*Task requirements*:
Copy the records starting with the line that contains "locality: Volcán Tajumulco." and going on through the line that contains "scientific name: Artemisia lindleyana", changing "elevation (m)" to "elevation in meters" and leaving everything else as it is.

(Saved entries)

....

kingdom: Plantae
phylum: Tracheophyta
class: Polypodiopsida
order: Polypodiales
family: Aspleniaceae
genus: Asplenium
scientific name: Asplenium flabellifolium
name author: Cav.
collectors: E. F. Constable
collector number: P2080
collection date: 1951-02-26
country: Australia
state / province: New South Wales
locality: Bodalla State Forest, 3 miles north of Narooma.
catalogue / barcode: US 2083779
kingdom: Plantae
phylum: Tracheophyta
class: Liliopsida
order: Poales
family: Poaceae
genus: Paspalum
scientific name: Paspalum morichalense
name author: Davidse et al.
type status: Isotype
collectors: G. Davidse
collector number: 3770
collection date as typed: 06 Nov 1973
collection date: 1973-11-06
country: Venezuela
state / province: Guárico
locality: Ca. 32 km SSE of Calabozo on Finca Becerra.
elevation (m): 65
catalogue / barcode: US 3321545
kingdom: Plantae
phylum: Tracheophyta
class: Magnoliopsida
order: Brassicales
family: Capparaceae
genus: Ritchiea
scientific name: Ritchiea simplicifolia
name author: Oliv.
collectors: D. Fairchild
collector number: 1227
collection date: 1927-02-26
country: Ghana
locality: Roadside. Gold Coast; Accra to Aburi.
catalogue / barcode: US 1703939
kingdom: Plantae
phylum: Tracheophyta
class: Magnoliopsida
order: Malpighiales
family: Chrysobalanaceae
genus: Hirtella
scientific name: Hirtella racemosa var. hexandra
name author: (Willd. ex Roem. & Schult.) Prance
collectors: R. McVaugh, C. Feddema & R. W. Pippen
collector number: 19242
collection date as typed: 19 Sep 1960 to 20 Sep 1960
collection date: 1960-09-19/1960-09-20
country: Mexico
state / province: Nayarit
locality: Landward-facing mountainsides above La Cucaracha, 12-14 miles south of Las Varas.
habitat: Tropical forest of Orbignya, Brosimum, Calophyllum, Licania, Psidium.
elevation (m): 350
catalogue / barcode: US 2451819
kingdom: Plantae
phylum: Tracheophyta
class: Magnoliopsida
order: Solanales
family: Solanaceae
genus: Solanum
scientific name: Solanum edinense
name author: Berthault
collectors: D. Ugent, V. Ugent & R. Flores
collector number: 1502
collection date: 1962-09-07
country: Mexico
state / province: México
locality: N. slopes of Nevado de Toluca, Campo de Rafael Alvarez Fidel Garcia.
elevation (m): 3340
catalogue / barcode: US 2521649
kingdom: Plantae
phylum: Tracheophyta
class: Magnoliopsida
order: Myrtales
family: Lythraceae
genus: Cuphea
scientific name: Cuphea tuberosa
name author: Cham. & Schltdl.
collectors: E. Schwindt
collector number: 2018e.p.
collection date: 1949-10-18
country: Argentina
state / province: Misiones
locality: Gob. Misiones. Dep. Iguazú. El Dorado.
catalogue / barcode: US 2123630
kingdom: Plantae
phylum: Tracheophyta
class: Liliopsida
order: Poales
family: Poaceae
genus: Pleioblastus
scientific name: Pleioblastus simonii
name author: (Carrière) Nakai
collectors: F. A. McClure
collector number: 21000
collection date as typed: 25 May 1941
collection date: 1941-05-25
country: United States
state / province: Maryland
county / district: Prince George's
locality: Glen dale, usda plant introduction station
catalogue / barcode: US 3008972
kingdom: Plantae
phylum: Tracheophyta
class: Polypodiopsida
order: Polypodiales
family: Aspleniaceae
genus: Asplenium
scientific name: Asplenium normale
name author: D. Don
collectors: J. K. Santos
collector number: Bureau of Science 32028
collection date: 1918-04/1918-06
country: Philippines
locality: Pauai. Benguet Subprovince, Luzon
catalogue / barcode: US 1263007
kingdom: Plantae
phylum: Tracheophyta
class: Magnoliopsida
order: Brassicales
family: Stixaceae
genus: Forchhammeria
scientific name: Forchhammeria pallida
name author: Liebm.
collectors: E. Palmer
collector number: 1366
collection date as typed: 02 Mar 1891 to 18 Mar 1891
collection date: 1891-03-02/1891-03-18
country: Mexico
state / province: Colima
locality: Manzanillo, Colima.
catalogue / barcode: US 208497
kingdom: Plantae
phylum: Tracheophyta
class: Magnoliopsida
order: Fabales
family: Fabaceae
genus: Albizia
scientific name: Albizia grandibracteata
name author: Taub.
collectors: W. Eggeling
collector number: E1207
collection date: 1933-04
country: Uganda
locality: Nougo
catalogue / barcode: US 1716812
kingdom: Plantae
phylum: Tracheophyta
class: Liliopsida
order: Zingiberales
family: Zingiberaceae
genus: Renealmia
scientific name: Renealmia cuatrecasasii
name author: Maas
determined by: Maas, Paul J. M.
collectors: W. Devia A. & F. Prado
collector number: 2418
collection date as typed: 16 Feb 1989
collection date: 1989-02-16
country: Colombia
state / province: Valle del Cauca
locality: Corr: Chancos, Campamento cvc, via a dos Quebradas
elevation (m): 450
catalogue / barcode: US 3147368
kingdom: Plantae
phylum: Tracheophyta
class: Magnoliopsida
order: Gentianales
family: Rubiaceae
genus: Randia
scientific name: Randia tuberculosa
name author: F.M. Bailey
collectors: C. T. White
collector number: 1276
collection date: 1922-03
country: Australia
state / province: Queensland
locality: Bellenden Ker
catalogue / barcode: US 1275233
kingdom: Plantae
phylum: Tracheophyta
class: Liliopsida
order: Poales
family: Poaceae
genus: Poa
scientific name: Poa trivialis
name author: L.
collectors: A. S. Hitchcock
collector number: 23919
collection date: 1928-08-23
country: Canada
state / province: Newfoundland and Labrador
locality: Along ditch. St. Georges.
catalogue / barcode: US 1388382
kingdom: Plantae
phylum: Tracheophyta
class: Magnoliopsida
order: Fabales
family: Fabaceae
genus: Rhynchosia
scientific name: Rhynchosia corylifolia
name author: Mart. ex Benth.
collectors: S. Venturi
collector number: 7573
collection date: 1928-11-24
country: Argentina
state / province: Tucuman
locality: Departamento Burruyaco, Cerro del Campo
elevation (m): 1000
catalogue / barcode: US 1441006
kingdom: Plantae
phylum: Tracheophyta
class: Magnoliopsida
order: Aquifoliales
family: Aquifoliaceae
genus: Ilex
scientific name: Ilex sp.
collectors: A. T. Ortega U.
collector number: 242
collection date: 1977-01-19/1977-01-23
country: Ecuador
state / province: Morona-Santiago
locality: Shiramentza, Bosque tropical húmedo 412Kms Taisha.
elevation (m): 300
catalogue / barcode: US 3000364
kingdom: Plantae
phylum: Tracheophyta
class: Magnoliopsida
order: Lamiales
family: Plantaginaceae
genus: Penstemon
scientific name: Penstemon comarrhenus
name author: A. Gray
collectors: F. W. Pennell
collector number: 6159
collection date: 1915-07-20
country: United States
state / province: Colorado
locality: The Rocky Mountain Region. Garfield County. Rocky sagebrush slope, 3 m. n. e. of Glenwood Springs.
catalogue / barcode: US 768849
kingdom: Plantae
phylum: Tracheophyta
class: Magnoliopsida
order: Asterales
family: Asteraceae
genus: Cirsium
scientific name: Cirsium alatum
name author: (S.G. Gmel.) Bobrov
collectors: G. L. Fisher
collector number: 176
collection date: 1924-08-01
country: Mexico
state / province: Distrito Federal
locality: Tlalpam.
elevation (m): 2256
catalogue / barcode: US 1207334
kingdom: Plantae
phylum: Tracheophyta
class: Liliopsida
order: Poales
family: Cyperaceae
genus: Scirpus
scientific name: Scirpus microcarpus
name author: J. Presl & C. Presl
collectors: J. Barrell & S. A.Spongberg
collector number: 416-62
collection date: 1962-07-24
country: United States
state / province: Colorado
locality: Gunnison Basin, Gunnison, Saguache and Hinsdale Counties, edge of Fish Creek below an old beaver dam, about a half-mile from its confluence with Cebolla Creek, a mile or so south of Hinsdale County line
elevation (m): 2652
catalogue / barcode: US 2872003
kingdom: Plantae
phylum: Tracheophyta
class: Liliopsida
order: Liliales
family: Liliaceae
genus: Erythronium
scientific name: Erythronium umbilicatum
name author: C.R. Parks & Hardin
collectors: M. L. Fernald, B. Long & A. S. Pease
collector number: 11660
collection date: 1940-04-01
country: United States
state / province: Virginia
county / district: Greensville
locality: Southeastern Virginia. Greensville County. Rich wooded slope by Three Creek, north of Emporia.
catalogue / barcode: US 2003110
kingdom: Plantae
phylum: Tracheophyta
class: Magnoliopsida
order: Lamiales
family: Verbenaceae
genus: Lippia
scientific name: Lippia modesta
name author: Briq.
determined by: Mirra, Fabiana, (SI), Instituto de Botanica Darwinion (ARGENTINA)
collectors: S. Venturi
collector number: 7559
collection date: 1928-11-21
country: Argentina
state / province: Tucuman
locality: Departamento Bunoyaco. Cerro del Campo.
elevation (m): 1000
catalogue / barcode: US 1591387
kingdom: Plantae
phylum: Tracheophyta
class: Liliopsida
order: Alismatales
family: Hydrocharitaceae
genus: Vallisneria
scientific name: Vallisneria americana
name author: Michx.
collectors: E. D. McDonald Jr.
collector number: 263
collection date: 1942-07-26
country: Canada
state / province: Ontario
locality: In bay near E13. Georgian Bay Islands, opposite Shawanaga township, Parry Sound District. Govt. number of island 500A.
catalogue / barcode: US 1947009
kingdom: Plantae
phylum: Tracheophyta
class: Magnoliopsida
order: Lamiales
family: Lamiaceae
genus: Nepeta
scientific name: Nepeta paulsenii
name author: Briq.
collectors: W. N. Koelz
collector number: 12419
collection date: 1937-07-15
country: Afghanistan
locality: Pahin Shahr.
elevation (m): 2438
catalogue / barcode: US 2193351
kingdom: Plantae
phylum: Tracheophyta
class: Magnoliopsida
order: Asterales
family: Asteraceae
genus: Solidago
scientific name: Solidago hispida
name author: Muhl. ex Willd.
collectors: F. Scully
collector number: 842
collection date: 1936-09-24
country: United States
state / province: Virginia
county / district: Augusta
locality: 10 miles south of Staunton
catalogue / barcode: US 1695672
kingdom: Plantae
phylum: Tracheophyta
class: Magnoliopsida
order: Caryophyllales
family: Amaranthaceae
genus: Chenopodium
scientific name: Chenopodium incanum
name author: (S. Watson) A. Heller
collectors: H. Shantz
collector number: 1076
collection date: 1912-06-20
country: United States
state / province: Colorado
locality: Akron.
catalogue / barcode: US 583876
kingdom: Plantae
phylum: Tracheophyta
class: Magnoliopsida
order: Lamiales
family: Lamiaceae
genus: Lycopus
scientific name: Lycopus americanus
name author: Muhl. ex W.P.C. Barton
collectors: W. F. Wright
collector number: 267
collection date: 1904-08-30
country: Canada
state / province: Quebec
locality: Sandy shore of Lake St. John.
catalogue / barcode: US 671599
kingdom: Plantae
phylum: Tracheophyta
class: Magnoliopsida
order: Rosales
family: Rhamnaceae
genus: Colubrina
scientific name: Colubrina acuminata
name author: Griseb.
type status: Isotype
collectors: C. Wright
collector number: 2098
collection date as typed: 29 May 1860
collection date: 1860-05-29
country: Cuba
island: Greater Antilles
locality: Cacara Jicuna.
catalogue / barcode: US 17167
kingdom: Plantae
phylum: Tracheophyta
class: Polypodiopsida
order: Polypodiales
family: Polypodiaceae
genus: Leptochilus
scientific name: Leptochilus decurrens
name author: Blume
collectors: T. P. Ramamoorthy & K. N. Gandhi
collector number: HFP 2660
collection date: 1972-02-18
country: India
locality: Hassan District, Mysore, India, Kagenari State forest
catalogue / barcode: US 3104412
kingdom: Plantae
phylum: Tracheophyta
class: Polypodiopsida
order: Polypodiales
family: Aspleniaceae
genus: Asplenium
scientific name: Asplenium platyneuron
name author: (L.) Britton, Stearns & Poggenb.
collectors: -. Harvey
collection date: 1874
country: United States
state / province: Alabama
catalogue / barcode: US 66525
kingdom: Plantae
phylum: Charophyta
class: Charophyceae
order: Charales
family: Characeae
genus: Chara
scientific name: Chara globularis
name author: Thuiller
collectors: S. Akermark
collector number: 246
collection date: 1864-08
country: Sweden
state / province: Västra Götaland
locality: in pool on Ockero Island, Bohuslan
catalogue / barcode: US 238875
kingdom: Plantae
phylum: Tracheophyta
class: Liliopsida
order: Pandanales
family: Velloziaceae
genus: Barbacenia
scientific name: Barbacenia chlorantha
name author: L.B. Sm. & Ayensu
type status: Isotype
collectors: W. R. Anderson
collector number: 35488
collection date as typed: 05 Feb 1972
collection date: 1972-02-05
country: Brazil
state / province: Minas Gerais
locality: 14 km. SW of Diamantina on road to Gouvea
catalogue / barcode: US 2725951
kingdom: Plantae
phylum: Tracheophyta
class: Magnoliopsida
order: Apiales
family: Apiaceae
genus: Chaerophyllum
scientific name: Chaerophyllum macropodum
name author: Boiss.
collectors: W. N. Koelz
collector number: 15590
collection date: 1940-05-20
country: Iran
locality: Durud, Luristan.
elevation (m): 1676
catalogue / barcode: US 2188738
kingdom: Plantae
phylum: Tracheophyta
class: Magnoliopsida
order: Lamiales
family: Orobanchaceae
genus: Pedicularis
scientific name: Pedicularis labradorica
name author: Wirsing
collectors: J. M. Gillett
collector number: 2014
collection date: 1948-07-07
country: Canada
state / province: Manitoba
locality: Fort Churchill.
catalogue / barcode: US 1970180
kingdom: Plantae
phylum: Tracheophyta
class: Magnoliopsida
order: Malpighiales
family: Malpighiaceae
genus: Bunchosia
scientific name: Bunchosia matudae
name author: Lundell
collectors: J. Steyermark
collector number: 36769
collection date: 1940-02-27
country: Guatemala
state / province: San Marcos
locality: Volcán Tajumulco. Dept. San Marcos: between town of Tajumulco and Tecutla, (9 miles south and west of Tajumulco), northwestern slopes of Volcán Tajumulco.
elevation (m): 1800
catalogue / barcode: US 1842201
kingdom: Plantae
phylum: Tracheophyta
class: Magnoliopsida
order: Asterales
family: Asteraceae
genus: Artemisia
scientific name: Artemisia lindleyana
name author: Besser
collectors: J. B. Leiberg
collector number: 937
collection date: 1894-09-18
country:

....

*Full answer*:
locality: Volcán Tajumulco. Dept. San Marcos: between town of Tajumulco and Tecutla, (9 miles south and west of Tajumulco), northwestern slopes of Volcán Tajumulco.
elevation in meters: 1800
catalogue / barcode: US 1842201
kingdom: Plantae
phylum: Tracheophyta
class: Magnoliopsida
order: Asterales
family: Asteraceae
genus: Artemisia
scientific name: Artemisia lindleyana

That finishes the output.